In the picture, he is in the front row, seated on the far left. (Seated – Salvatore, me, Mafalda, Connie and Ciccio.) As a matter of fact, Salvatore gave me this picture. Our copy is lost somewhere in my parents’ house in Sault Ste Marie.

Salvatore’s family is from Corte. His mother was a Perri. My parents lived in Corte after getting married and it’s the neighborhood where I was born. (Our house was next door to Salvatore’s family.) My mother favored her father’s side of the family and many of her best friends are from that branch. (My grandmother’s family is from Santo Stefano – the neighborhood up the hill. And her family house was in that parish, so that when they left for Canada, my parents inherited the house and we moved up the hill. But all my favorite relatives were down in Corte and I constantly went up and down the hillside visiting.)

Salvatore left Aprigliano at the same time we did; we traveled to the new world together. Salvatore was there that first night when I ate-up all my soup only to throw it up into the bowl I had just emptied. He was there below deck as I stood and stared at the Orthodox priest and his wife. He was there as Mafalda hid Connie’s chickenpox from the authorities in Halifax. He was there with me as I leaned out the train window and saw a priest in his cassock crossing the rails in the Montreal train-yard. But then he left, taking a south-bound train to St. Catherines. We headed north to my grandparents and Sault Ste Marie.

In Memorium
A couple of hours ago, Mafalda called me to tell me that Sam had died. (I knew Salvatore was very ill. I chose not to go visit him back in October, because I didn’t want to see him dying.) I was in DC, at a bowling alley, with my 10th graders when my phone rang. I stepped into the night into the rain and listened as Mafalda cried. Mafalda’s best friends were from this side of the family, and I too liked this branch, in fact Salvatore was one of my favorites. (From this favorite branch, only Maria Lucente is left in Corte and I always visit with her when I’m in Calabria. BTW, the room she is in, is my parents’ first apartment and I was born in this room.)
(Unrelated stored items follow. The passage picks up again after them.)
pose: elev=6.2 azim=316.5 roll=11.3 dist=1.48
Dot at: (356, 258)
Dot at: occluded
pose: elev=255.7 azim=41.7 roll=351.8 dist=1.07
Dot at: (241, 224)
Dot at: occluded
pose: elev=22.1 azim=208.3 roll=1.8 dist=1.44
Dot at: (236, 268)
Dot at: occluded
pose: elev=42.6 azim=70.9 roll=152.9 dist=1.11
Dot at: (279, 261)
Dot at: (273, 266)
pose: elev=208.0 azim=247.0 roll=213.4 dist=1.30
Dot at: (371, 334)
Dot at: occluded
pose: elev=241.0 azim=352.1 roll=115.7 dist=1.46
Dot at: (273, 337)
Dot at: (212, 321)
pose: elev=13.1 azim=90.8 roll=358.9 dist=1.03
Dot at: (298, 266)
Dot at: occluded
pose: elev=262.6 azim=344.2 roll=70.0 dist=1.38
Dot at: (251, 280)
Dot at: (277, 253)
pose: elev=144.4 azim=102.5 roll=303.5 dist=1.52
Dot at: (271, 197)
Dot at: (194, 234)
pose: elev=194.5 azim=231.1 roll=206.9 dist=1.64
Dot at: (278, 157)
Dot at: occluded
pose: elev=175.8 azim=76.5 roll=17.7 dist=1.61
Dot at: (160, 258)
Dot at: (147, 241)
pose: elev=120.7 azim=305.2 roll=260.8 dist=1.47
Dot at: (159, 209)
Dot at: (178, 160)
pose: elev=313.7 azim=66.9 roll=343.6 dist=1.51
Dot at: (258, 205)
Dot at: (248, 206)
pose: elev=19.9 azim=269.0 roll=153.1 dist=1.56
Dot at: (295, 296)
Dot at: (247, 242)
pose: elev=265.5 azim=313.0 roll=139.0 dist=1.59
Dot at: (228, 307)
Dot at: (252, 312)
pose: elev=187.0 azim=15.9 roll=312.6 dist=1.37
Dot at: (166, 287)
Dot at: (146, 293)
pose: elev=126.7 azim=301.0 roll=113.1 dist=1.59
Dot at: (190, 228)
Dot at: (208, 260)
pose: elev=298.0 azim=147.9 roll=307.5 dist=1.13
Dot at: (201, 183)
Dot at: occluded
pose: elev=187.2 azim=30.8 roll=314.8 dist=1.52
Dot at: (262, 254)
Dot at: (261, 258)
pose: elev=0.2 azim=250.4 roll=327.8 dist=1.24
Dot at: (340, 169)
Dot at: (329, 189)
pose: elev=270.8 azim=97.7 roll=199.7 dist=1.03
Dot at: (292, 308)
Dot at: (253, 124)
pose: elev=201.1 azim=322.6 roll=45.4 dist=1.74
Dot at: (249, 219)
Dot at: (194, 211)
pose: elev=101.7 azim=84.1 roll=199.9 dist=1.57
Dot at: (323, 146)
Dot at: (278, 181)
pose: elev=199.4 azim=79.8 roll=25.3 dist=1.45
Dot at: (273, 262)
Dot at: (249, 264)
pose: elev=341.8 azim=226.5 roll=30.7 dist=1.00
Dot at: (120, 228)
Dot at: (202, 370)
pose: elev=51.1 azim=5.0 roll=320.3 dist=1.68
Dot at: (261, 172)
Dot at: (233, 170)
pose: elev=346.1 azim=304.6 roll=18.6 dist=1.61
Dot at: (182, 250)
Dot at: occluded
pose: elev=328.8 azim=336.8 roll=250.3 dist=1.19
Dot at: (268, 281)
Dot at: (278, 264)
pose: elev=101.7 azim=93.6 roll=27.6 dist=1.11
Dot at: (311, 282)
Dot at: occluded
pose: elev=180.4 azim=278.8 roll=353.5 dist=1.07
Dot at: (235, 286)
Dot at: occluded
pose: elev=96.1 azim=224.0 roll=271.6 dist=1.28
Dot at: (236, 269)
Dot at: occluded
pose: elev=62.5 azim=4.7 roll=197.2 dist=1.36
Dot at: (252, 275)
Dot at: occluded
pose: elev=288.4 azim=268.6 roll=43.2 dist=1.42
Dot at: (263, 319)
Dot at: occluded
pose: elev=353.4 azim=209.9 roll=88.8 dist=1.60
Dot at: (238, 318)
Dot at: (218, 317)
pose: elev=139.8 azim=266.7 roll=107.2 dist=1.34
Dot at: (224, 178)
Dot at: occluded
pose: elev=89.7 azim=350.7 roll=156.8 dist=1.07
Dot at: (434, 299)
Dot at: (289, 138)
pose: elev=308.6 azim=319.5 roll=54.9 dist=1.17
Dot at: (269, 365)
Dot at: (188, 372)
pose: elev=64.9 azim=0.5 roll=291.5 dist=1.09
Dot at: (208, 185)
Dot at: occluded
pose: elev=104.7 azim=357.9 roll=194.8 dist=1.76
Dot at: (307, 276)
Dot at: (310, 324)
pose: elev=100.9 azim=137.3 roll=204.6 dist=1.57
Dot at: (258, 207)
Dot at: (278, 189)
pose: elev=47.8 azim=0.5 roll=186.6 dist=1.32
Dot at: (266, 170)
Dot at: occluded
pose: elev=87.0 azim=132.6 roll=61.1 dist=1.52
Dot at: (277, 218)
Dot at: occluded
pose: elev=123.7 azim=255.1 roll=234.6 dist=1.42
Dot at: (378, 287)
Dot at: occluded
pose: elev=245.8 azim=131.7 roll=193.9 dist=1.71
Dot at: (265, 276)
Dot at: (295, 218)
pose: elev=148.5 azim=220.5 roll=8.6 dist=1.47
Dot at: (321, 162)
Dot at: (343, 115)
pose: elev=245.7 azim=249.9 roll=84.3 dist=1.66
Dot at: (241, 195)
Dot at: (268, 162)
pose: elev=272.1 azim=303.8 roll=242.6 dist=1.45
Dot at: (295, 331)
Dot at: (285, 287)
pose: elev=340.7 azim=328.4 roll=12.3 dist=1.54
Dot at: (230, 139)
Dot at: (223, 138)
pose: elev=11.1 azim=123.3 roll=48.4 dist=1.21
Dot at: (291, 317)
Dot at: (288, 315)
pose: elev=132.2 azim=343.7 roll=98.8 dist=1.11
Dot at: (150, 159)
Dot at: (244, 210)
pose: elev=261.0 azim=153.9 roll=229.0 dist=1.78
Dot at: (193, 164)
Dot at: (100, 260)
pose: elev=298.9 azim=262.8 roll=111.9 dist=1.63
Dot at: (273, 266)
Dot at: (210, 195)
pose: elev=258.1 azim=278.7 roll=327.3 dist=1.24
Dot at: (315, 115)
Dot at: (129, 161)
Among the extended family, in Canada, Sam is known for his amazing fig-trees. And the fig-trees that grow in my backyard, that grow in Rick and Sarah’s backyard, that grow in Rose and Derrick’s backyard are from Sam’s garden in St. Catherines. (The original cuttings come from the mature trees on his family’s land in Corte.) Mine is a white fig, Sam’s favorite.

Sam, I’ll always think of you, of Corte, of the boat, of the ocean we crossed all those years ago when I look at the fig-trees.